In survival mode, it’s hard to grieve and heal.

Taking time to look over the pages of all we’ve been through. Where we’ve come from. Who we are now. Mourn the ones who didn’t make it out the other side.

Each morning I take our 13 year old, tumor-laden white lab, OG, out to go to the bathroom. He placidly pees on his own foot, while I stretch and watch the waves, hummingbirds zooming and squeaking above me.

The air is misty with salt, and the rhythmic wave crash has become like a second heartbeat.

A year ago, we thought OG wouldn’t be with us one more week, let alone another year and move back to Mexico.

When he’s finished doing his business, we take a moment together to look out at the water.

It’s another day. And we’re both here in it, wrapped in the joy of another morning on this amazing planet. 

Together, lady and her dog, we turn to go inside, the blessings of a new day a gift between us. 

3-9-22

When I miss my family, it often comes in the form of missing the familiar choreography of my lifetime in various kitchens together. 

The way we move around each other.

Stopping to bump shoulders affectionately; chat about anything under the sun; help each other stir, chop, wash dishes.

It happens effortlessly, each person’s DNA so tuned to the other, meals and dishes come together and finish in infinitely precious and timeless ways. 

A dance I want to teach our son.

A legacy of love spelled out in food, soapy water, and many kitchen dance-steps. 

Family Beach Time

4-21-22

On Saint Patrick’s Day I walked the beach beside a dear friend and with Callan happy in school, our home secured long term, and more time to teach and write, I felt a lightness both familiar and distant.

We were finally, finally, finding a rhythm. 

Three hours later, the phone call came.

My father’s cancer diagnosis  leaves me adrift in a current of emotions.
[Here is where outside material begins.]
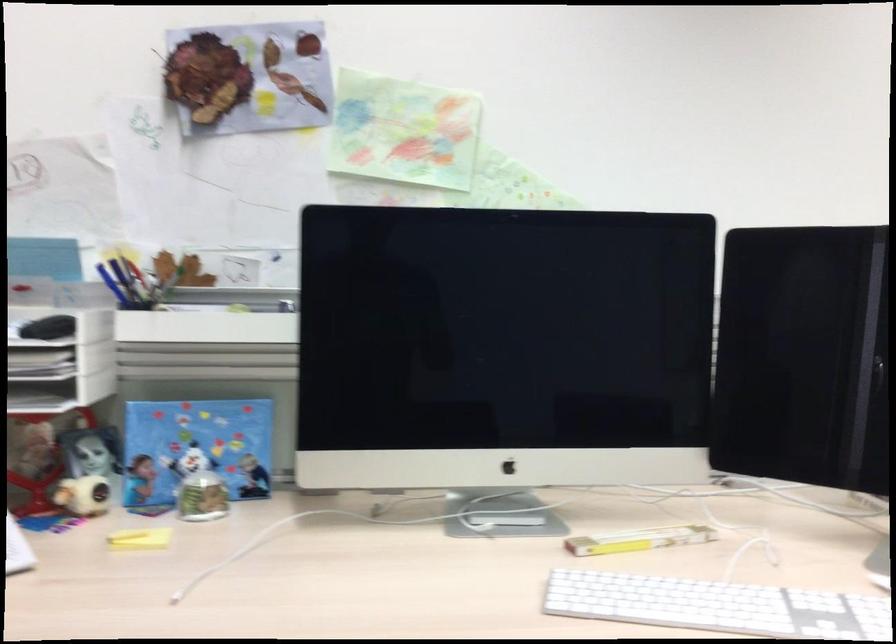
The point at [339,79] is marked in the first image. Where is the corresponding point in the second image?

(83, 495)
I move through eddying whirlpools, bumping against rocks and logs of precious memory, and then without warning I’m thrown over grief’s waterfall, where a dark whirlpool waits below.

For now we tread water.

Bombs rain on Ukraine while we wait anxiously by our cellphones for blood test results and chemo schedules. 

A juxtaposition of how precarious this world is, 

and stark evidence that time, 

and joy, 

should never, 

be taken, 

for granted.

Sunset, Guitar, Man and his dog

Author: Rachel Rickman

Rachel Rickman is a freelance writer/writing consultant/English Professor/Creative nonfiction writer from Michigan's Upper Peninsula living in Rosarito, Mexico.

10 thoughts on “Treading Water”

  1. This is a precious essay, a poem about your life journey. I am grateful for you and grateful for the beautiful word picture you have shared.

    1. Thank you for your words and support momma. You are the spirit behind much of my work 🌼

  2. I love walking along with you on your journey, Rachel. Thank you for taking us along. Your writing is lyrical and beautiful!

  3. Oh my Lord, Rachel, your beautiful writing and awesome thoughts are so wonderful. I am overwhelmed by all of this. Continue to write Rachel, and I for one will follow. You are simply amazing. Your friend, Lynda. So so happy to have known your mom and dad forever, and Laurel too.